* [Work to complete]
Search the data for the word "corregedores" and copy every line that contains it.

⁂

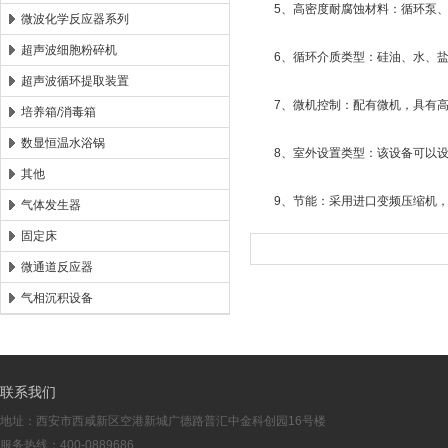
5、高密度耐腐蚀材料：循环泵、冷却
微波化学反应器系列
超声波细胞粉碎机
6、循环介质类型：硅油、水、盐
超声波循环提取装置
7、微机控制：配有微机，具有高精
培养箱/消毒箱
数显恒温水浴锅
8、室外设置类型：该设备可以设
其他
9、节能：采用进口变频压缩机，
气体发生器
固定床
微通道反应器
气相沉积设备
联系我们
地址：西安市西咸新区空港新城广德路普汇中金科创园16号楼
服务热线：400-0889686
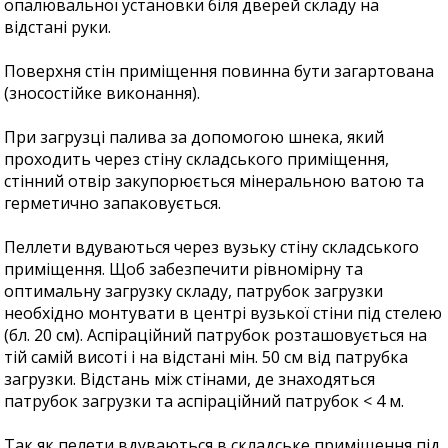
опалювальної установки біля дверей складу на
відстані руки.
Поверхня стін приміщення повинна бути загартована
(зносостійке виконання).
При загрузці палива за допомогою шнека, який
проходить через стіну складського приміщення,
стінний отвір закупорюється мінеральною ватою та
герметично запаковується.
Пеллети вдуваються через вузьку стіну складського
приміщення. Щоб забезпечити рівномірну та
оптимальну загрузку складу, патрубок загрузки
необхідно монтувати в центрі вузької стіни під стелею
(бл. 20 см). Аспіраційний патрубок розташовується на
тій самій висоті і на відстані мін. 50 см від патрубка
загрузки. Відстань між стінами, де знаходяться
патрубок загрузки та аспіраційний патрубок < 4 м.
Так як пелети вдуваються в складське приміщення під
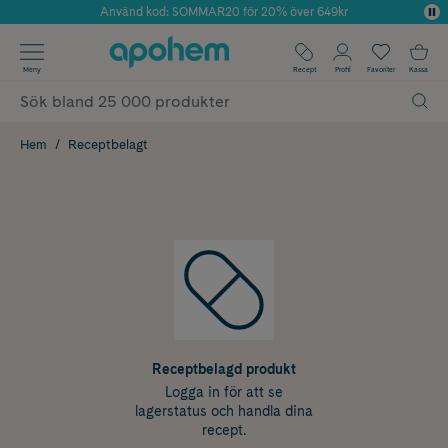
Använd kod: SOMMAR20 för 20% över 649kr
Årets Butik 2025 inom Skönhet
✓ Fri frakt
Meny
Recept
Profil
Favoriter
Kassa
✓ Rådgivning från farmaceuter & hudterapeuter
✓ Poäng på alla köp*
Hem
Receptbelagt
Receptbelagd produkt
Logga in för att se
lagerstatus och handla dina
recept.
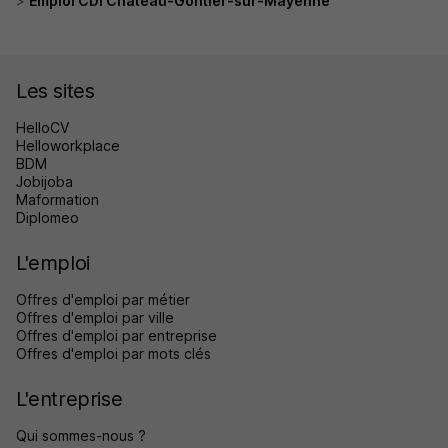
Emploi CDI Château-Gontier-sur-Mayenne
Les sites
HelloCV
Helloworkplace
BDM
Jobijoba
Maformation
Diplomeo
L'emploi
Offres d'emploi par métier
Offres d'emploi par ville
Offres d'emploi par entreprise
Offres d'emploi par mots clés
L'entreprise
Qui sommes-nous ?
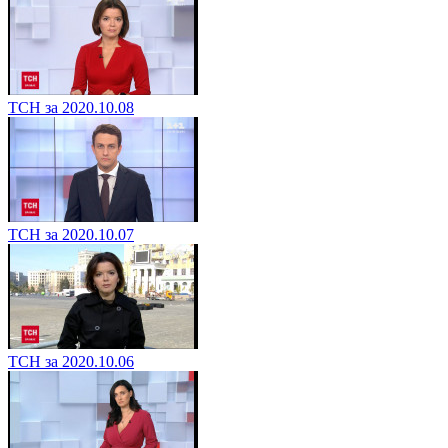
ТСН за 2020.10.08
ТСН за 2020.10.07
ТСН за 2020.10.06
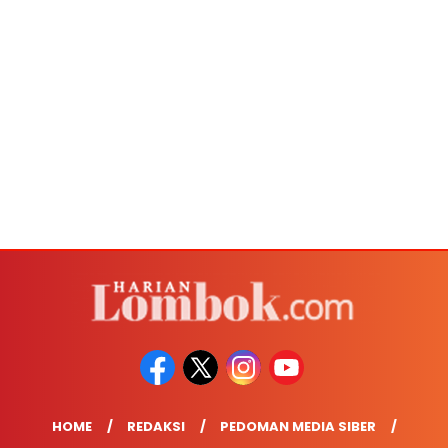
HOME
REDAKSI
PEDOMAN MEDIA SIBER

⁂

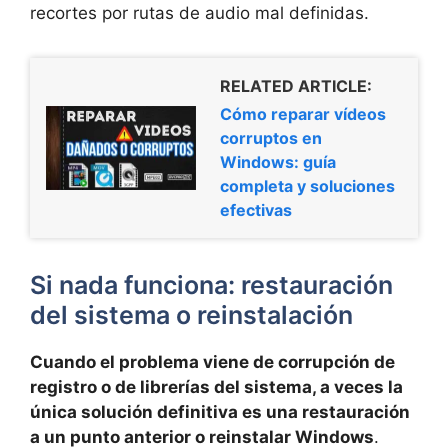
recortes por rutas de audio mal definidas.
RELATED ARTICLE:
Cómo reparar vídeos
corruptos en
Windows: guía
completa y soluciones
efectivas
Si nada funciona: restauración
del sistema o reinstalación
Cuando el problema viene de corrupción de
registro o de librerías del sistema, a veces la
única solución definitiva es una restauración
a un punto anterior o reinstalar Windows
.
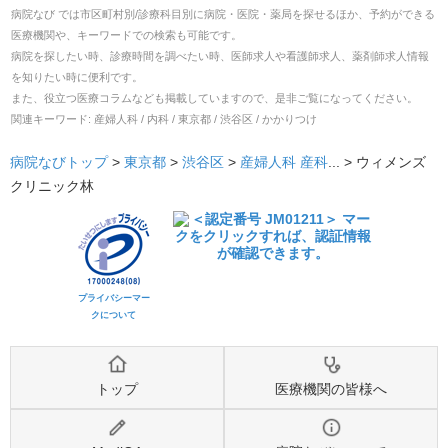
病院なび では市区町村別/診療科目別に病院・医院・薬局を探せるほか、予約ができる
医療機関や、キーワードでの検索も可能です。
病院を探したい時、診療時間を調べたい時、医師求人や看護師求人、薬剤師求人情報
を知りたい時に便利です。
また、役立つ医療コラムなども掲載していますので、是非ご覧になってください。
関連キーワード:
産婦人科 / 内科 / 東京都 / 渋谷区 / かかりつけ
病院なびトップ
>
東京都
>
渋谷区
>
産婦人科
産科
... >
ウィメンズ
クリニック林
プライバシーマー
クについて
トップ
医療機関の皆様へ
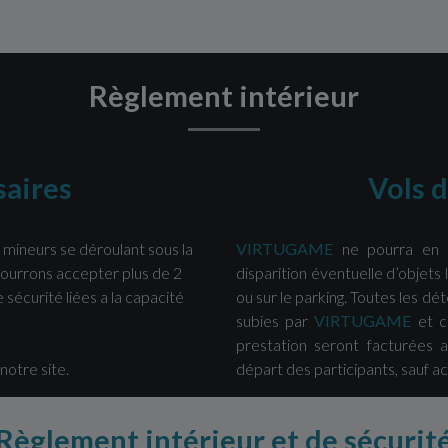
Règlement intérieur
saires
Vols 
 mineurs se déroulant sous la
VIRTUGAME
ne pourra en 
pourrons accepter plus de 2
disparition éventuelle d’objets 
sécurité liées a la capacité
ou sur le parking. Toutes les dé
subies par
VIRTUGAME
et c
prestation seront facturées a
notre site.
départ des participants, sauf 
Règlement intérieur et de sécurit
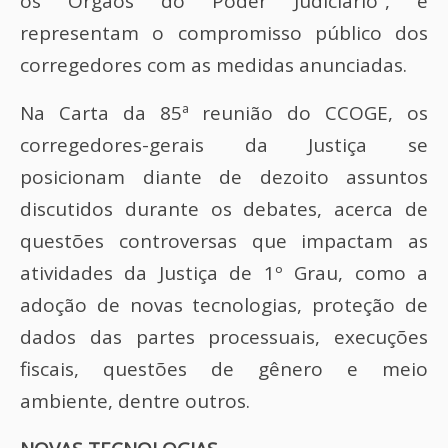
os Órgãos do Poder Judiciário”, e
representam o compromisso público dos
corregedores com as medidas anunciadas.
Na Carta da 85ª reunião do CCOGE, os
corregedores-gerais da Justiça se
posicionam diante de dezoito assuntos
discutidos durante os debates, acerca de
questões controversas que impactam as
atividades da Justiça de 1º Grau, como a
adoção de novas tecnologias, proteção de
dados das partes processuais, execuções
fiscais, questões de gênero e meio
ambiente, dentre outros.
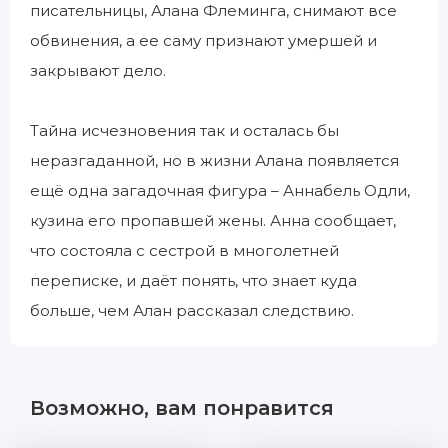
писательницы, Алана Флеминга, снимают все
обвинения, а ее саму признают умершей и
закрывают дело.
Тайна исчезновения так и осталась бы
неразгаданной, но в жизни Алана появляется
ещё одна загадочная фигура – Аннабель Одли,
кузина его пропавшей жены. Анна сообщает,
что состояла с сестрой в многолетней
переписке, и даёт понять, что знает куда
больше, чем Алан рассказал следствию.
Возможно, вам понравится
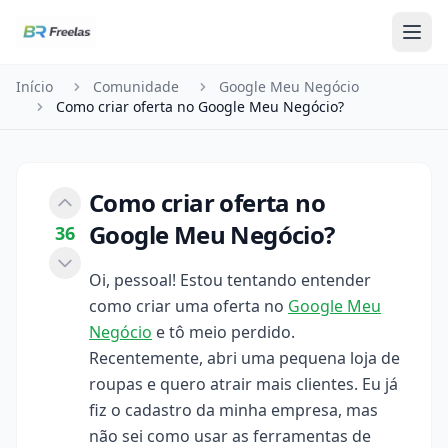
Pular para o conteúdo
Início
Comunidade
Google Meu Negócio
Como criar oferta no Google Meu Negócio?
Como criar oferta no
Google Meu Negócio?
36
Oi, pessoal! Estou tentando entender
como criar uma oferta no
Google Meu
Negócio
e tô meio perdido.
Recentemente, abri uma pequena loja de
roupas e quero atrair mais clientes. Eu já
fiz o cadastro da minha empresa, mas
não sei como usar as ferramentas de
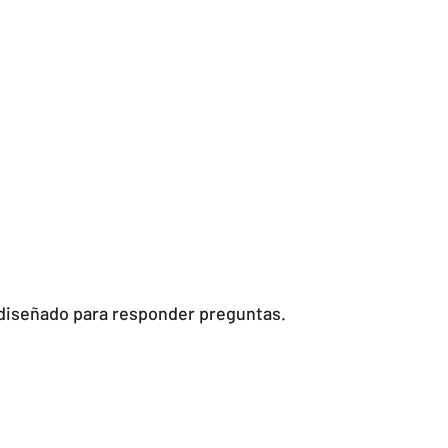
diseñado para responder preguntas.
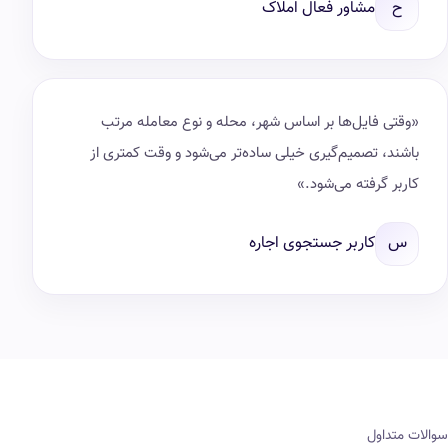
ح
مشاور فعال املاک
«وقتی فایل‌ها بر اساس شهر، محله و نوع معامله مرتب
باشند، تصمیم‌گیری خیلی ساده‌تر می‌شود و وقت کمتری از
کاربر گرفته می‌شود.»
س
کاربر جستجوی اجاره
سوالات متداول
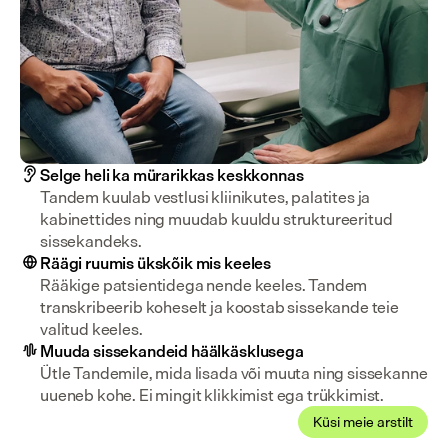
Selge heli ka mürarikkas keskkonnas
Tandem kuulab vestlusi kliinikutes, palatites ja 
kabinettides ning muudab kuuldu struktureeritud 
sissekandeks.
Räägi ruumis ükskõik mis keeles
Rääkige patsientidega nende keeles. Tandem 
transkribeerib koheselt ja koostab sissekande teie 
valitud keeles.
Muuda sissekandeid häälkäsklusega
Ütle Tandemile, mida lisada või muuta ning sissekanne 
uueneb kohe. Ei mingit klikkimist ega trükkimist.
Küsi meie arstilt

⁂

* [Exercise result]
corregedores com as medidas anunciadas.
corregedores-gerais da Justiça se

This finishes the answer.